Stated problem: From the QEMU complexity article below, reproduce the passage that starts at the words "The question that" and stops after "essence and accident.", substituting "seminal" for "classic".

Text shown:
┄┄┄┄┄┄

A QEMU case study in grappling with software complexity

October 12, 2021

This article was contributed by Kashyap Chamarthy

There are many barriers to producing software that is reliable and maintainable over the long term. One of those is software complexity. At the recently concluded 2021 KVM Forum, Paolo Bonzini explored this topic, using QEMU, the open source emulator and virtualizer, as a case study. Drawing on his experience as a maintainer of several QEMU subsystems, he made some concrete suggestions on how to defend against undesirable complexity. Bonzini used QEMU as a running example throughout the talk, hoping to make it easier for future contributors to modify QEMU. However, the lessons he shared are equally applicable to many other projects.

Why is software complexity even a problem? For one, unsurprisingly, it leads to bugs of all kinds, including security flaws. Code review becomes harder for complex software; it also makes contributing to and maintaining the project more painful. Obviously, none of these are desirable.

The question that Bonzini aimed to answer is "to what extent can we eliminate complexity?"; to do that he started by distinguishing between "essential" and "accidental" complexity. The notion of these two types of complexity originates from the classic 1987 Fred Brooks paper, "No Silver Bullet". Brooks himself is looking back to Aristotle's notion of essence and accident.

Essential complexity, as Bonzini put it, is "a property of the problem that a software program is trying to solve". Accidental complexity, instead, is "a property of the program that is solving the problem at hand" (i.e. the difficulties are not inherent to the problem being solved). To explain the concepts further, he identified the problems that QEMU is solving, which constitute the essential complexity of QEMU.

Essence and accidents of QEMU

QEMU has a large set of requirements in terms of portability, configurability, performance, and security. Besides emulating guest devices and providing ways to save and restore their state, it has a powerful storage layer and also embeds a few network servers, such as a VNC server. QEMU also has to make sure that the CPU and device models exposed to the guest remain stable, regardless of whether the underlying hardware or QEMU itself are updated. For many users it's important to use QEMU with a distribution kernel rather than a custom-built kernel. Being able to boot non-Linux operating systems is a necessary feature for many QEMU users, as well; it counts as essential complexity.

┄┄┄┄┄┄

Excerpted data:

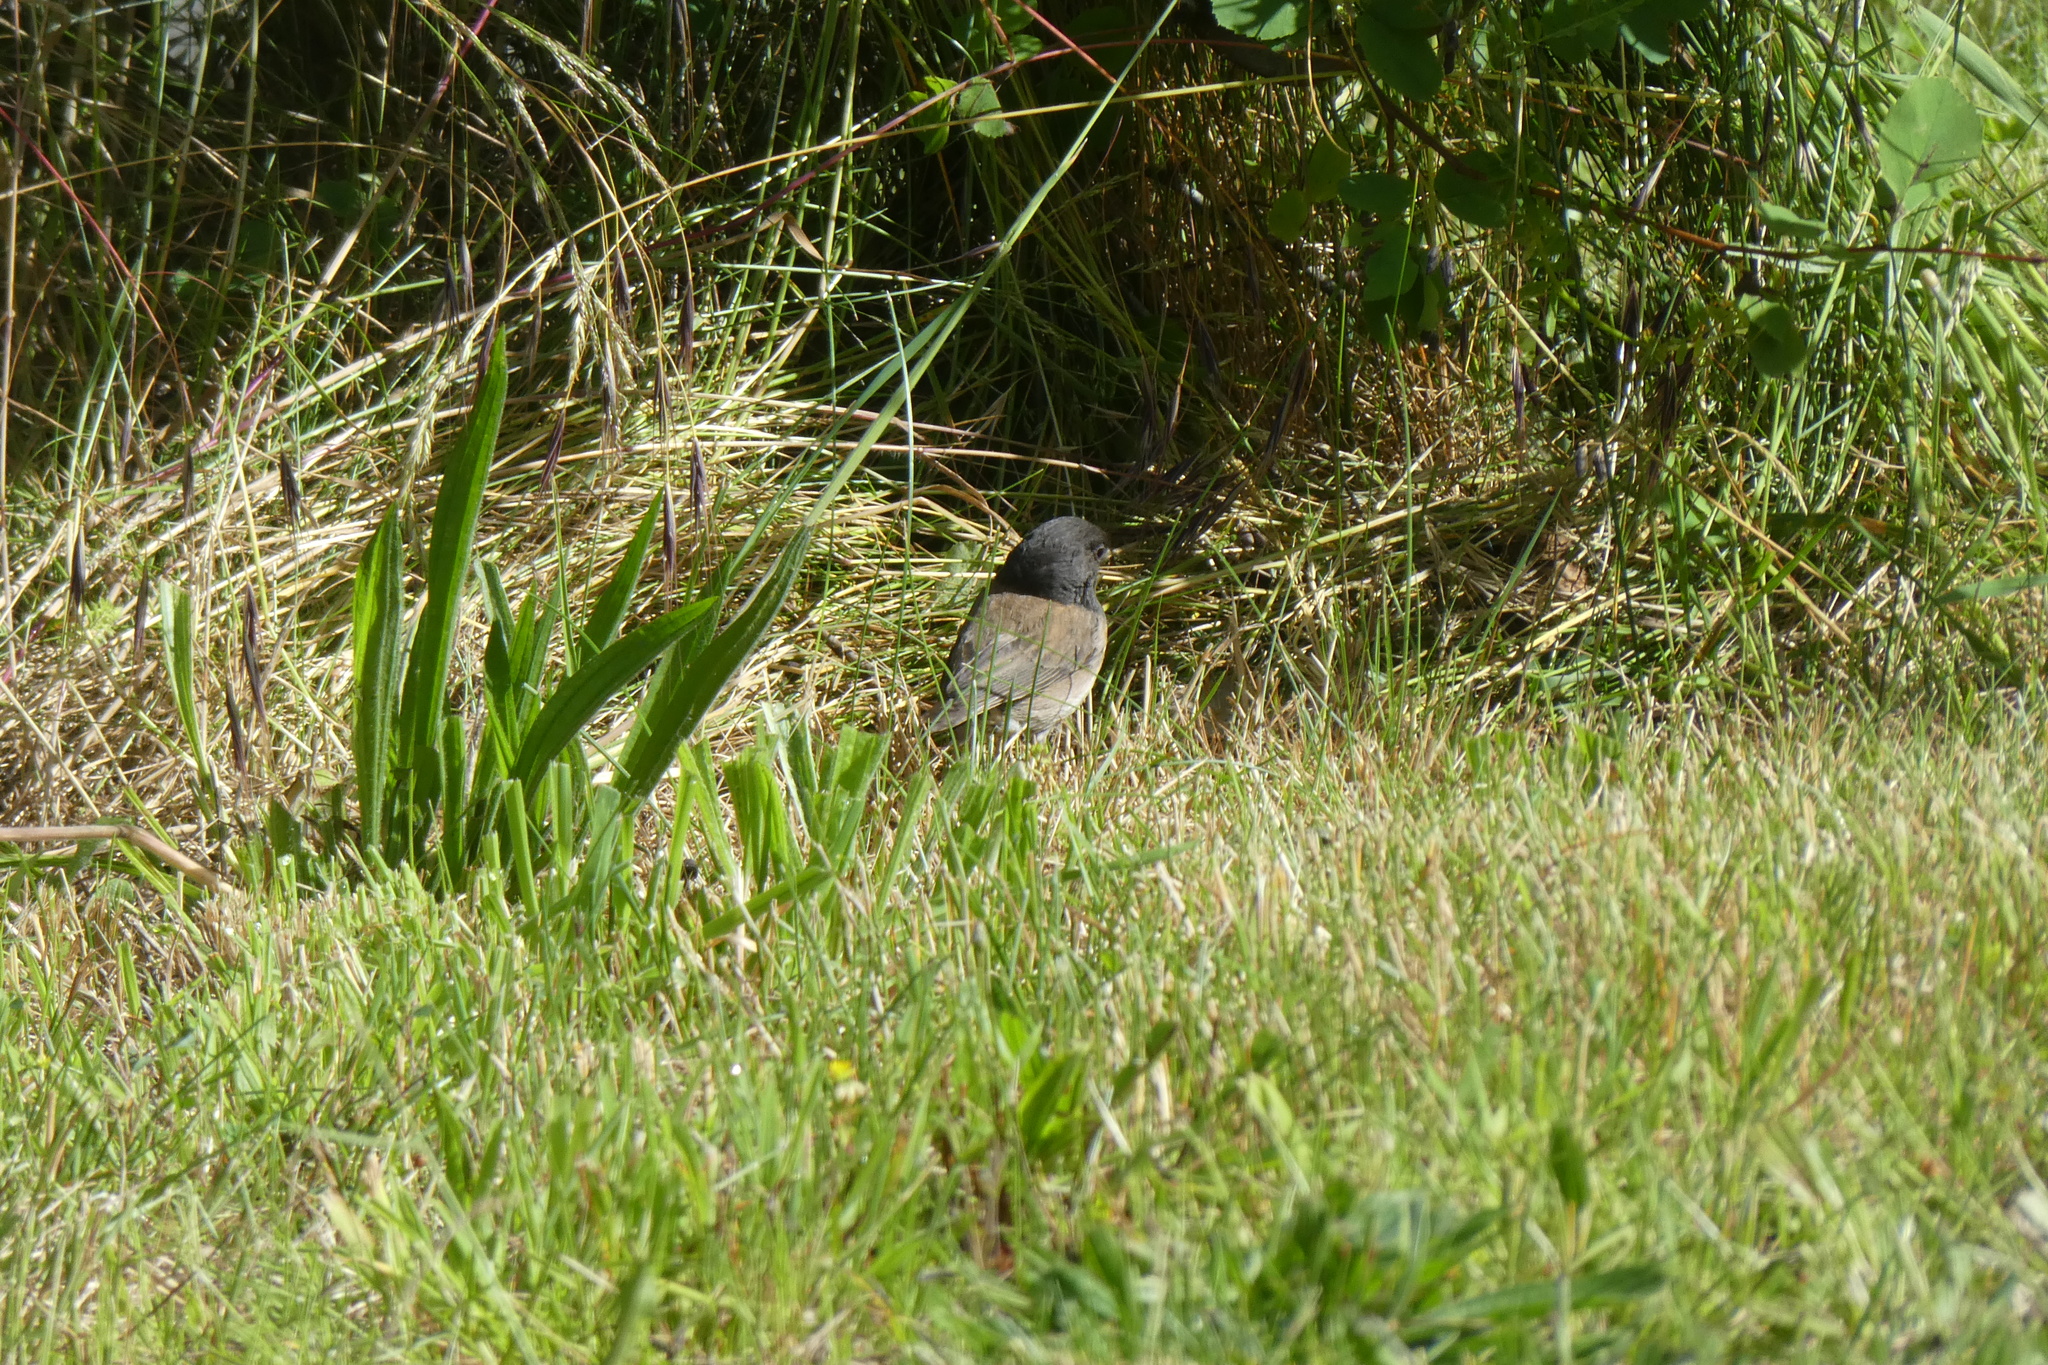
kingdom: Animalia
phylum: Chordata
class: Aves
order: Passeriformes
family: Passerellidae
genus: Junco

┄┄┄┄┄┄

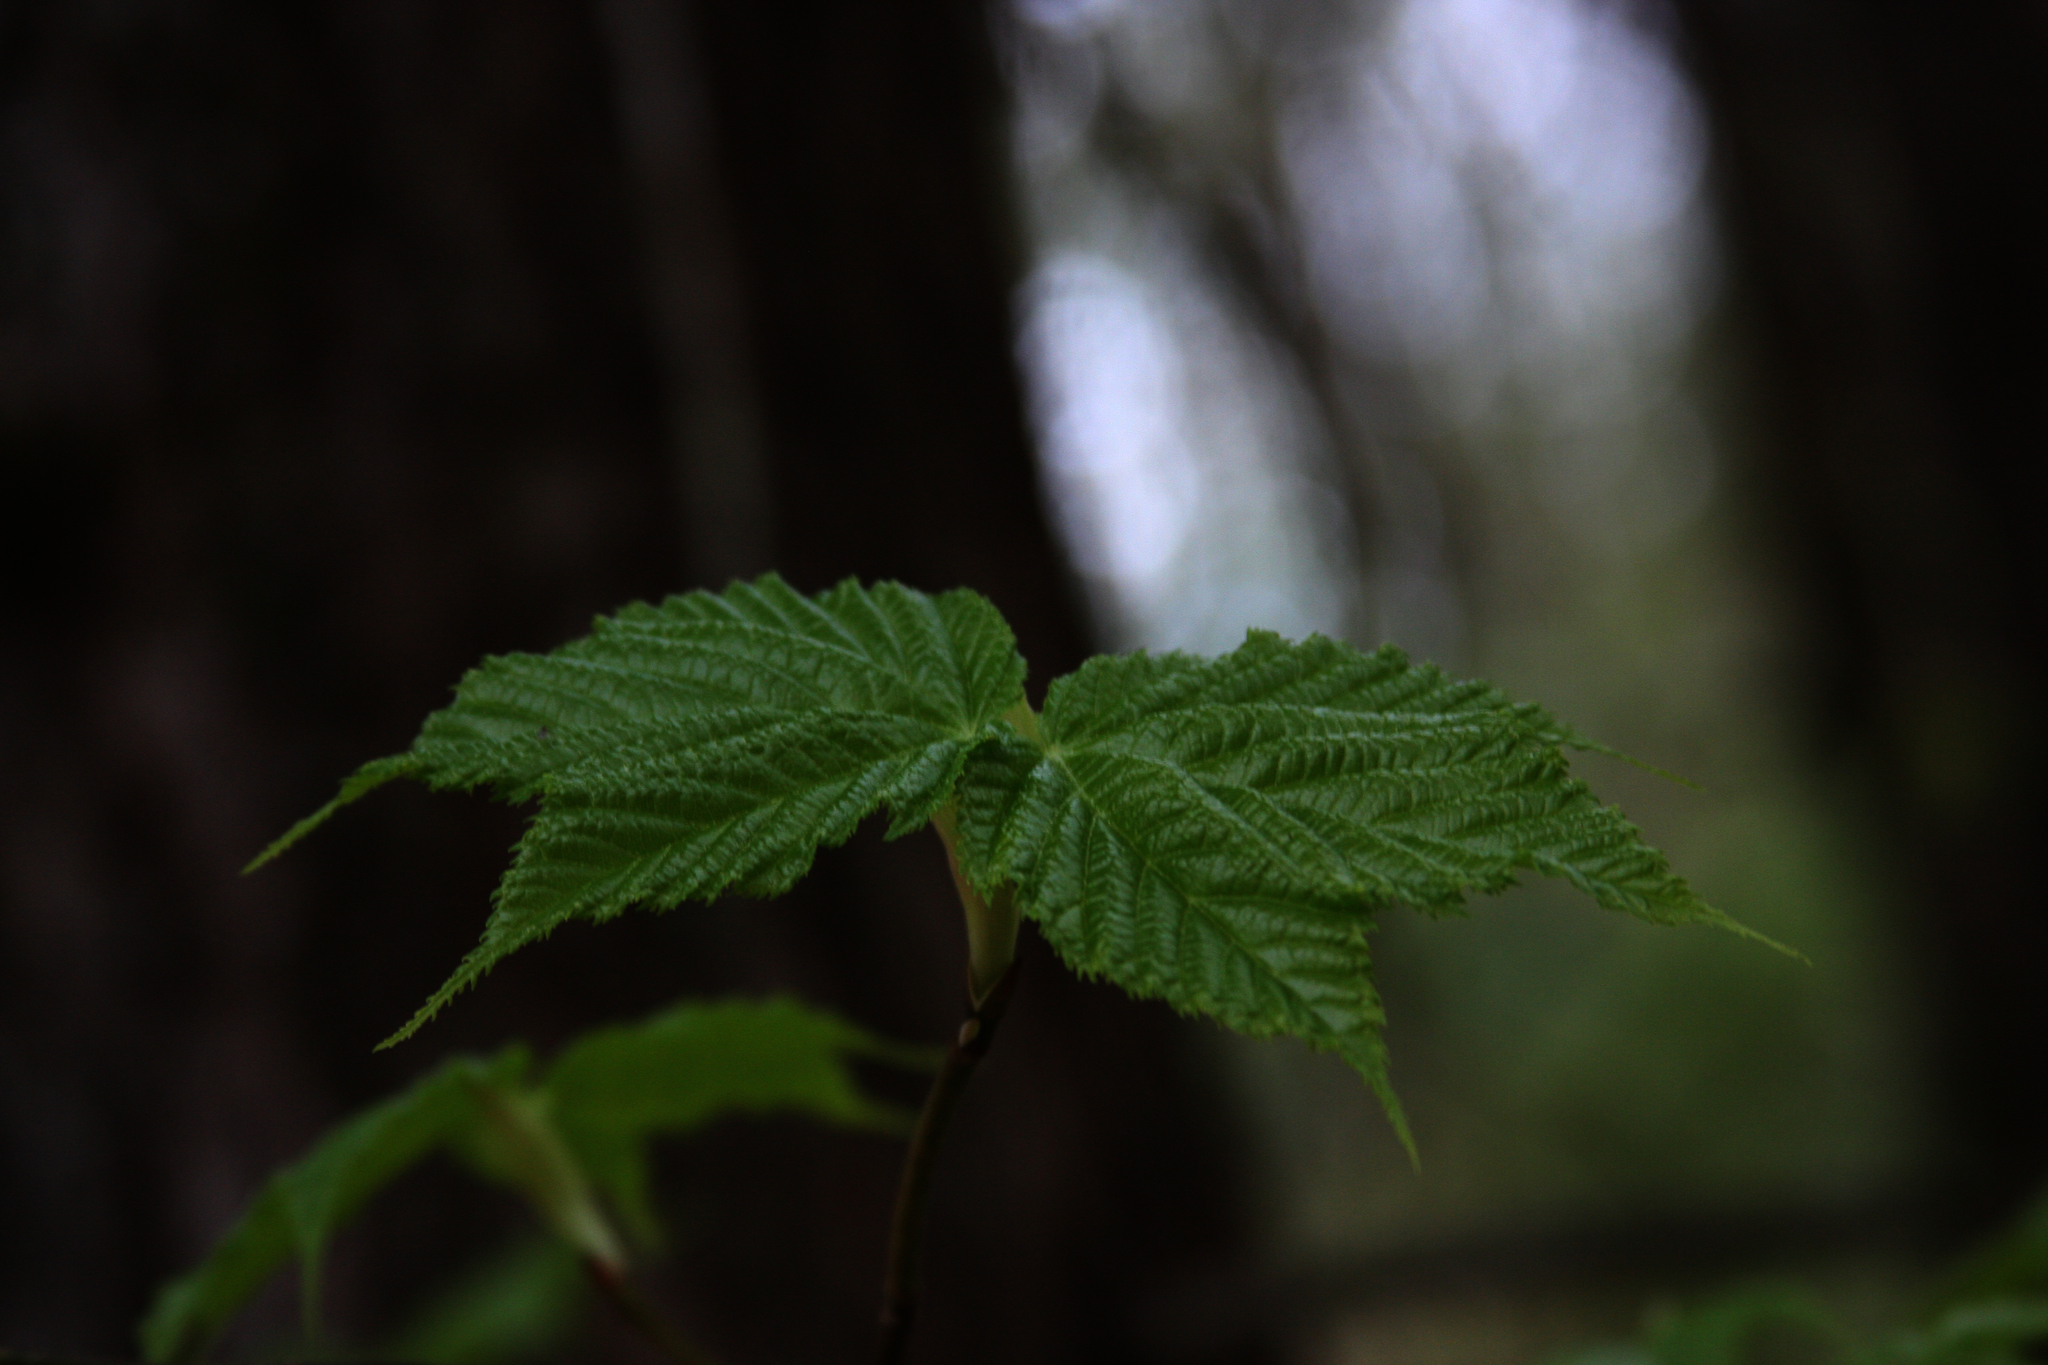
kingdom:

┄┄┄┄┄┄

Exercise solution:
The question that Bonzini aimed to answer is "to what extent can we eliminate complexity?"; to do that he started by distinguishing between "essential" and "accidental" complexity. The notion of these two types of complexity originates from the seminal 1987 Fred Brooks paper, "No Silver Bullet". Brooks himself is looking back to Aristotle's notion of essence and accident.